La creación artística puede tener, en ocasiones, un fragmento de anticipación. Es como si pudiera estar, en virtud del trabajo creador, en dos tiempos al mismo tiempo. En dos lugares estando allí mismo, ante la vista aquí y ahora del espectador. Es que el pensamiento artístico se mueve a saltos, como la langosta, o en zigzag como la libélula, como el picaflor, como la mosca. Es por esto que suele irritar, o maravillar, a quien le presta atención. El pensamiento artístico conecta, sabe conectar, mundos demasiado distantes entre sí. Se diferencia en esto del pensamiento científico, que avanza como la tortuga, paso a paso, lógicamente, segura de sí misma, como el caracol.
Quizás sea útil una escena de una película, La zona”, de Andrei Tarkovsky: para avanzar en la zona y llegar salvos a destino, los protagonistas deben ir lanzando por delante de sí una piedra. Si la piedra no se hunde en el terreno en el que cae, entonces pueden avanzar ellos, caminando. Como si fueran los dos tipos de pensamiento, arte y ciencia, una parte avanza a saltos, y la otra caminando.
Hacia finales del año pasado, cerca del río que atraviesa la ciudad, una muestra de artes visuales pareciera haber anticipado el origen, la forma, el efecto, y hasta el escenario mismo de actuación de ese virus que en este momento se está ocupando de nosotros, los seres humanos. No es posible conocer las fuentes que inspiraron la muestra. A lo sumo describir ciertas formas y espacios, ciertos climas y sonidos. Y asombrarse ante las coincidencias. Reconocibles, eso sí, solo con el paso del tiempo. Vista desde hoy, esa muestra puede ser pensada, casi, como una profecía visual.
Era recomendable llegar caminando al local, como para ir entrando en clima. Justo al lado, apoyada en la puerta de un hotel de dos plantas, pintado de rojo furioso, una chica con la pollera no demasiado larga saludó al pasar: «Hola, papi». Le faltaban dos dientes. Nada indicaba que se tratara de una muestra de salón: había que tirar de una piola para que a uno le abrieran la puerta, y sobre la mesa no había sanguchitos de miga ni botellas de vino. Hacía calor, y el responsable de la muestra ofrecía agua a quien pudiera necesitarla. Los visitantes eran pocos.
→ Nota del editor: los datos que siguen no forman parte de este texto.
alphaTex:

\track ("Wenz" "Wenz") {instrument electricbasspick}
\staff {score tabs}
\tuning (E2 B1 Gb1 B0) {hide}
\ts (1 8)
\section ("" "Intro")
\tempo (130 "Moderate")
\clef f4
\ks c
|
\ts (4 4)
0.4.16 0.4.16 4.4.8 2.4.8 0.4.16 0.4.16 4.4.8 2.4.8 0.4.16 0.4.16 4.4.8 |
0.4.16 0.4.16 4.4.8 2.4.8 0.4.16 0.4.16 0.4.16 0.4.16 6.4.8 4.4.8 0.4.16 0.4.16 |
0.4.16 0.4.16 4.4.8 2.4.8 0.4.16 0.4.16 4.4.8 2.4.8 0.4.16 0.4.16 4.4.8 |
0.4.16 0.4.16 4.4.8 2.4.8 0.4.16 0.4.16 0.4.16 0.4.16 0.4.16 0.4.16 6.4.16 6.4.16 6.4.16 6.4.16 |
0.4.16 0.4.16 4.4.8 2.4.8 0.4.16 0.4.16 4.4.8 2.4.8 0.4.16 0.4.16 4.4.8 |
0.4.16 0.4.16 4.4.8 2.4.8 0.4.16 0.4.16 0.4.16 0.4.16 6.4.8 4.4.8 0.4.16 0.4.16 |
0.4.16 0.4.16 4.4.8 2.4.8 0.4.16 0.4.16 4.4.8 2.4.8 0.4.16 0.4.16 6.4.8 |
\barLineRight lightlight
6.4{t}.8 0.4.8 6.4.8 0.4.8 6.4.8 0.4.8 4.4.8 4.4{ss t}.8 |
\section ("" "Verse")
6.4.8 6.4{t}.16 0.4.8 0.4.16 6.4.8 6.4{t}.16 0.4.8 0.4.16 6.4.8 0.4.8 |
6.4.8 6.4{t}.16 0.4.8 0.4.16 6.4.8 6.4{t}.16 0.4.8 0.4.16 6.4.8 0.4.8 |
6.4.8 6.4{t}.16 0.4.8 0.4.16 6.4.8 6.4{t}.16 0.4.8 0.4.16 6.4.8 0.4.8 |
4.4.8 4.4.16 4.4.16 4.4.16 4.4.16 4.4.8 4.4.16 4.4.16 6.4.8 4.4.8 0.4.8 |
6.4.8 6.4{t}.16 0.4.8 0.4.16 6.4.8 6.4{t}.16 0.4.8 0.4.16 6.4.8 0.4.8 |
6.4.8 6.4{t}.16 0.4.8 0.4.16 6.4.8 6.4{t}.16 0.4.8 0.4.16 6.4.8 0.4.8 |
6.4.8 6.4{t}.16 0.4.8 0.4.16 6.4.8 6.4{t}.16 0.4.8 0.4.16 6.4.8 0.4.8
Quizás, los suficientes.
El espacio no era muy grande y el agobio se veía aumentado por la forma de trabajarlo: no solo las paredes a todos los niveles posibles, sino también el techo y el piso. Era como estar en una esfera del lado de adentro, prisionero entre una masa densa y oscura de objetos mecánicos, de sonidos mecánicos, de luces frías y contranatura de ciudad noctámbula.
Era un fragmento de cualquier ciudad, pero también de Córdoba, en Argentina, que 200 años después de San Martín y Bolívar, todavía recibe al rey de España como si lo fuera.
Estaban allí exhibidas, de manera patente, las formas del murciélago, el huésped del virus que lo transmitió al humano. Estaba también la esfera de superficie rugosa, que es la forma del patógeno. Y podía estar la muerte, si no de cada hombre o mujer en singular, sí de la especie humana misma, en la mecánica sonora de esos autómatas de ritmo invariable, carentes de toda ley orgánica.
La biología sabe, desde hace tiempo, que el amuchamiento de los seres vivos facilita el contagio masivo de enfermedades. La antropología sabe, también, que con la aparición de las ciudades en un momento de la historia de la Humanidad los contagios se hicieron más frecuentes, más rápidos y más mortíferos. Pareciera entonces que, en ciertas ocasiones, la distancia puede ser saludable.
Córdoba, en Argentina, recibe al rey como si lo fuera porque lo tiene alojado dentro de sí, como el Esclavo aloja dentro sí al Amo. ¿Y cómo lo hace? Repitiendo una y otra vez las prácticas que el hombre blanco trajo hacia esta tierra.
Diseñada o improvisada a partir de una visión del mundo nacida en ultramar, la urbanización de la ciudad que habitamos parece tender hacia la enfermedad. No hacia la salud.
La autopista que la circunda, por ejemplo, inversamente a lo que se cree, no siempre facilita la comunicación. También funciona como un anillo al interior del cual el hacinamiento es cada vez mayor.
Los cursos de agua que atraviesan la ciudad están dejando de ser tales, y se van transformado en asfalto, en cemento, en ladrillo. En calor y dinero. Para aquellas gentes, la tierra y el agua no son diosas sino cosas.